Source text:
____________________
DECATUR, Ga. (AP) — A Georgia man gunned down his co-worker’s husband outside a suburban Atlanta preschool because the murder suspect believed an angel had ordered him to pull the trigger, his defense attorney argued on Tuesday.
Defense attorney Doug Peters said Hemy Neuman fell so hopelessly in love with Andrea Sneiderman, whom he supervised at General Electric, that he believed he was the father of her two children and that the only way to protect them was to kill Russell Sneiderman in November 2010. Neuman faces murder and firearms charges.
“He thought Sophia and Ian were his children and that Rusty Sneiderman was a danger to them,” said Peters, adding that his client was not guilty by reason of insanity because he couldn’t tell the difference between right and wrong during the killing.
Prosecutors, though, urged the jurors to reject the claims of delusions by Neuman, who they said will also assert that the angel resembled Olivia Newton-John and the demon who came to him sounded like Barry White. He said Neuman meticulously planned the killing for months so he could be with Andrea Sneiderman
“I’ll boil it down to a sentence: A man wanted someone else’s wife so he killed her husband,” said Don Geary, one of the prosecutors. “He got caught. We ask you to return a verdict that speaks the truth.”
Russell Sneiderman was shot to death shortly after dropping his two-year-old son off at a day care center in Dunwoody, an affluent suburb north of Atlanta. A bearded man in a hoodie approached Sneiderman, fired several shots and then hopped into a silver minivan and sped away. It happened so quickly that police initially believed it could have been a professional job.
At the center of the trial is Andrea Sneiderman, who is likely to be called to testify on Tuesday. Peters said the two shared a string of “intimate relations” during business trips after he hired her in early 2010, but that she rebuffed his attempts to marry her. Prosecutors say she rejects the allegations and that Neuman could be hallucinating.
Neuman, 48, wasn’t interviewed by police until six weeks after Sneiderman’s death after detectives discovered that shortly before the shooting he rented a minivan matching the description of a vehicle seen driving away from the crime scene. He faces life in prison without parole if convicted; he’d be turned over to the state mental health system if found not guilty.
Neuman had a troubled childhood and was constantly in fear of his father, a Holocaust survivor who was wracked with guilt for having survived the Auschwitz death camp while 11 other relatives died. He eventually moved from his home in Mexico to a boarding school in Israel, partly to get away from his father’s volatile behavior.
____________________
Extracted information:
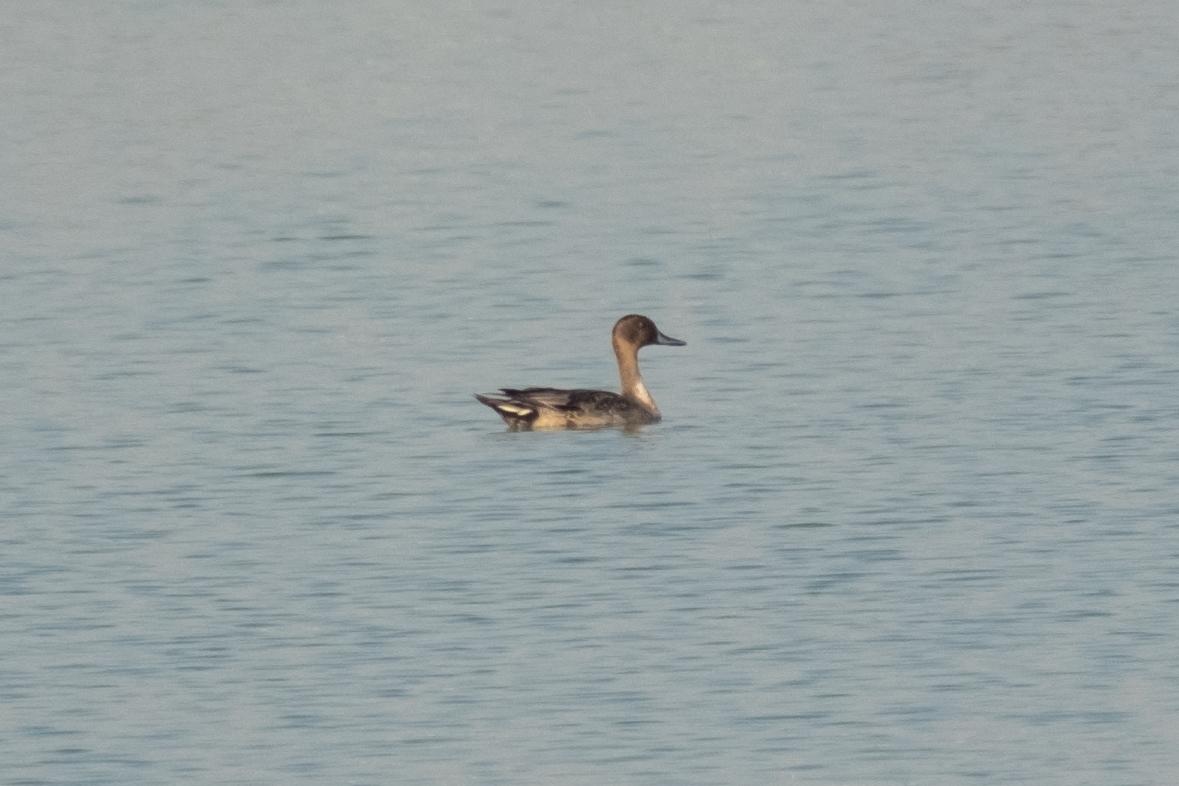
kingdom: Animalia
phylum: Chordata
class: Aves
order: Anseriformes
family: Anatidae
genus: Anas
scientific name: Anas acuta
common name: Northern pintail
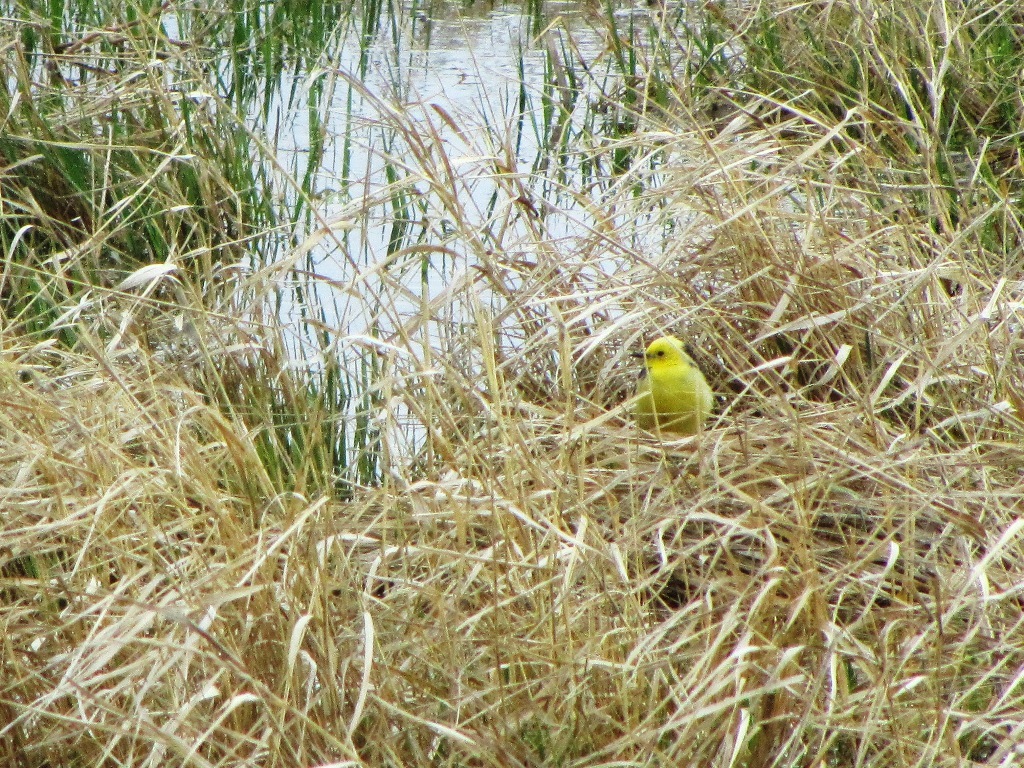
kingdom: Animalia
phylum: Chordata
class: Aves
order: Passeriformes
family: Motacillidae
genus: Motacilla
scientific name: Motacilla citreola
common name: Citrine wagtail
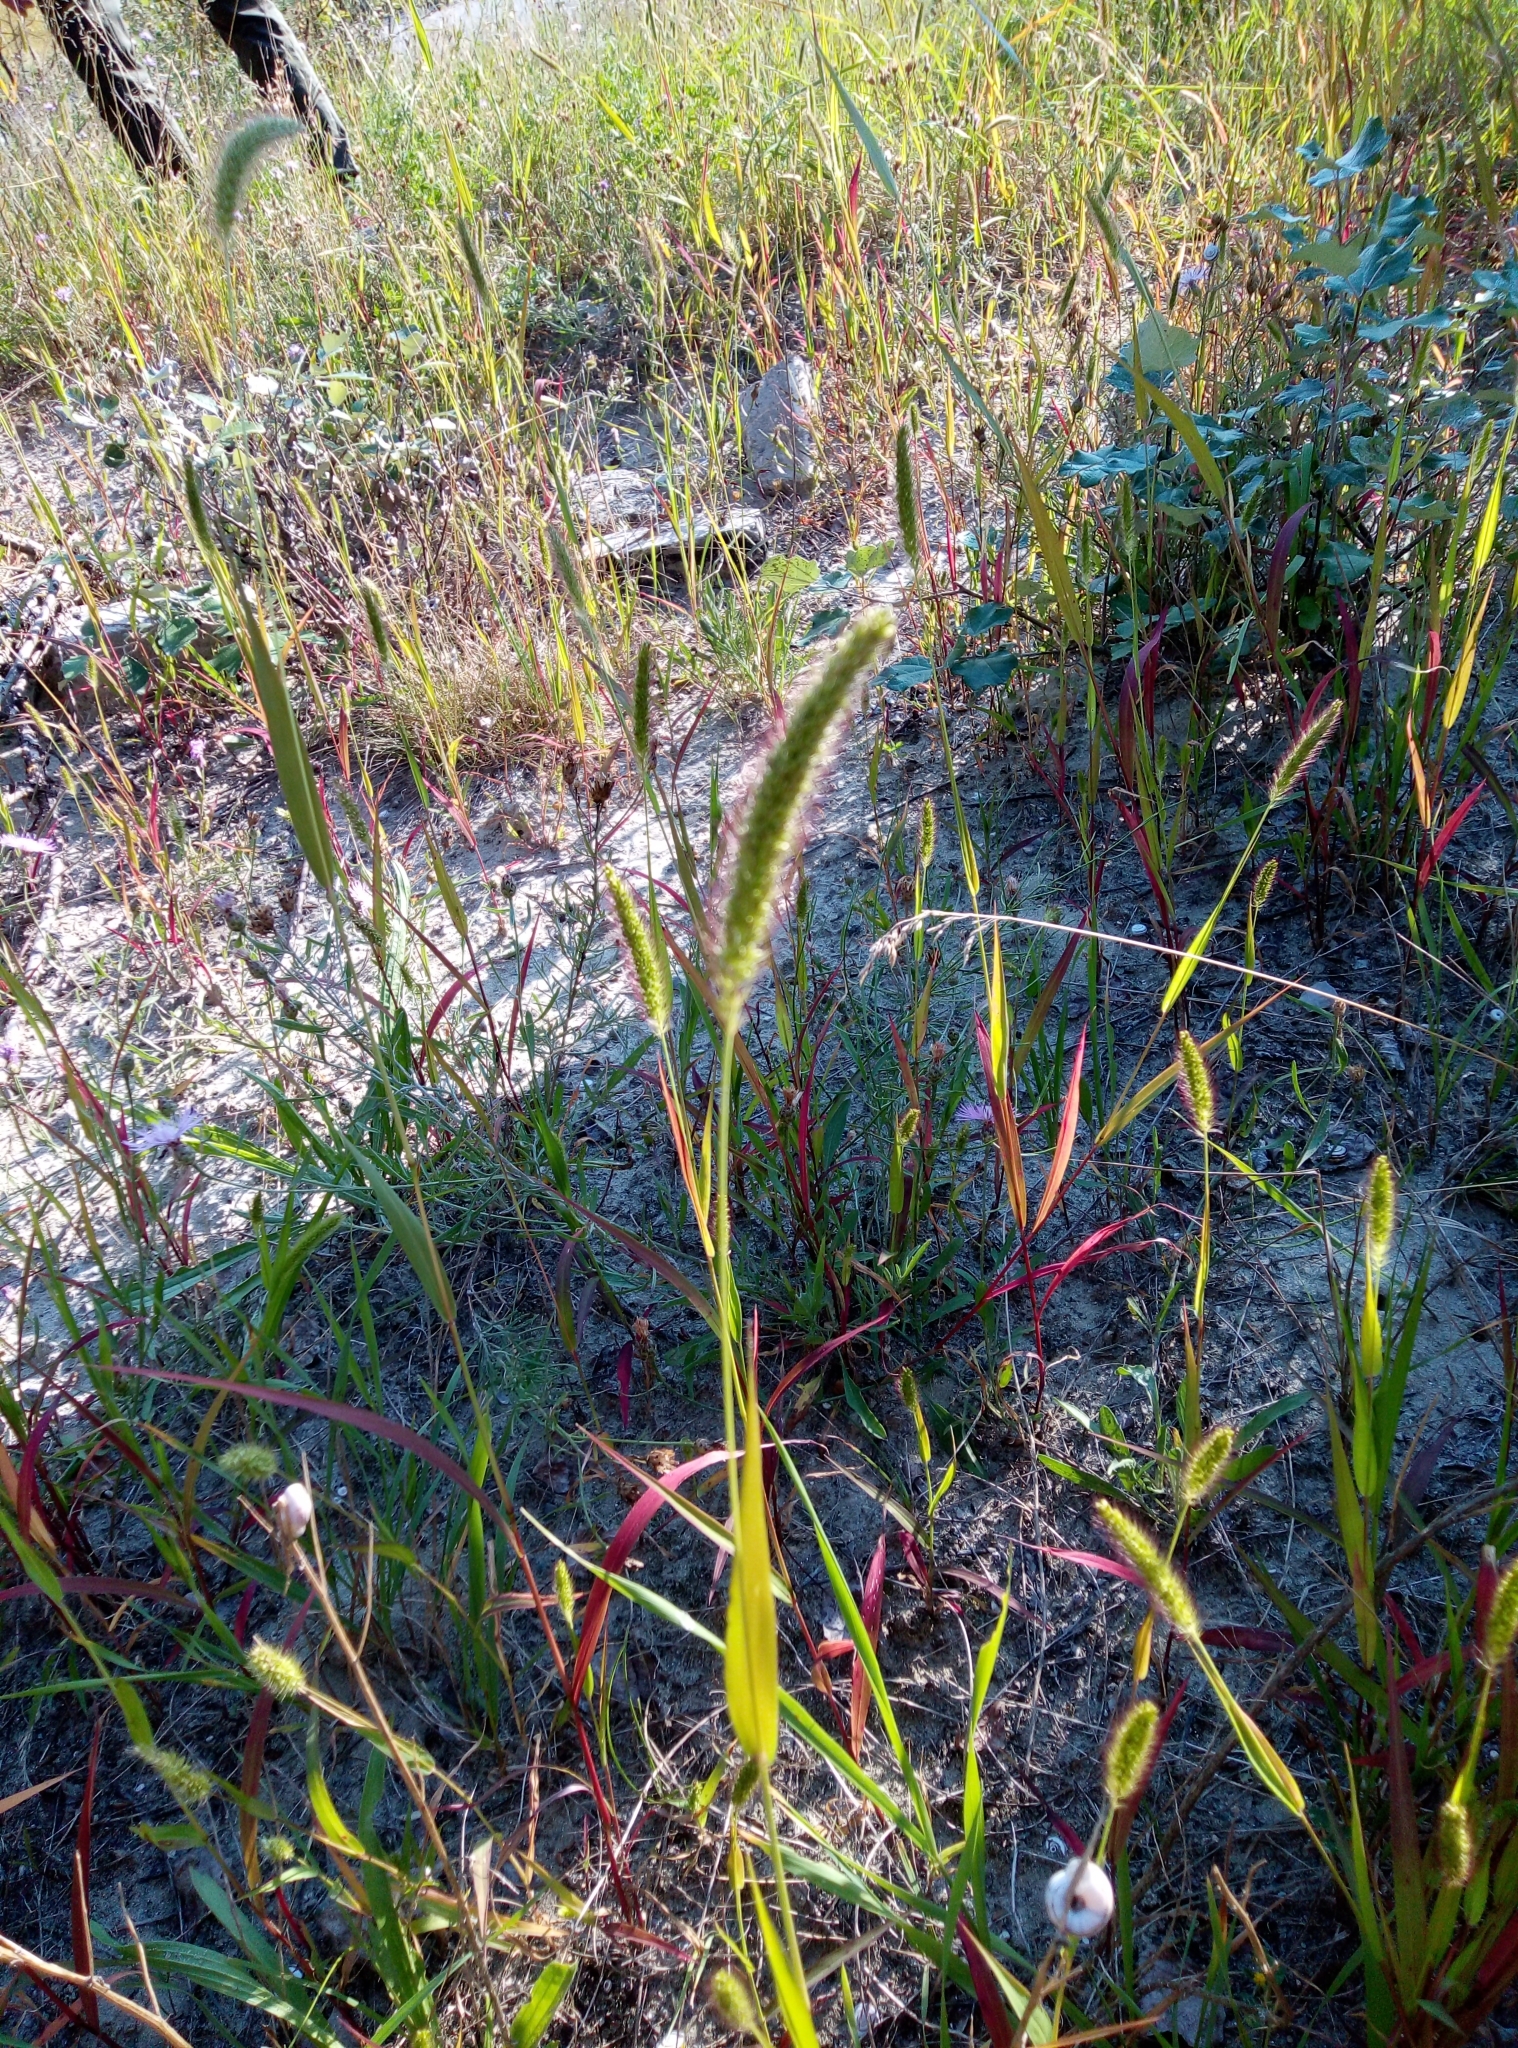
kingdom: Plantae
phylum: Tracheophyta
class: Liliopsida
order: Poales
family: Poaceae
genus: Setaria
____________________
Instructions:
1/ Translate this sentence from the article about the Neuman trial into Spanish: "He faces life in prison without parole if convicted; he'd be turned over to the state mental health system if found not guilty."
2/ List every place in the United States that the article about the Neuman trial names.
Use only the article about the Neuman trial when responding, not the data.

Answer list:
1/ Enfrenta cadena perpetua sin libertad condicional si es declarado culpable; sería entregado al sistema estatal de salud mental si se le declara no culpable.

2/
- Decatur
- Georgia
- Atlanta
- Dunwoody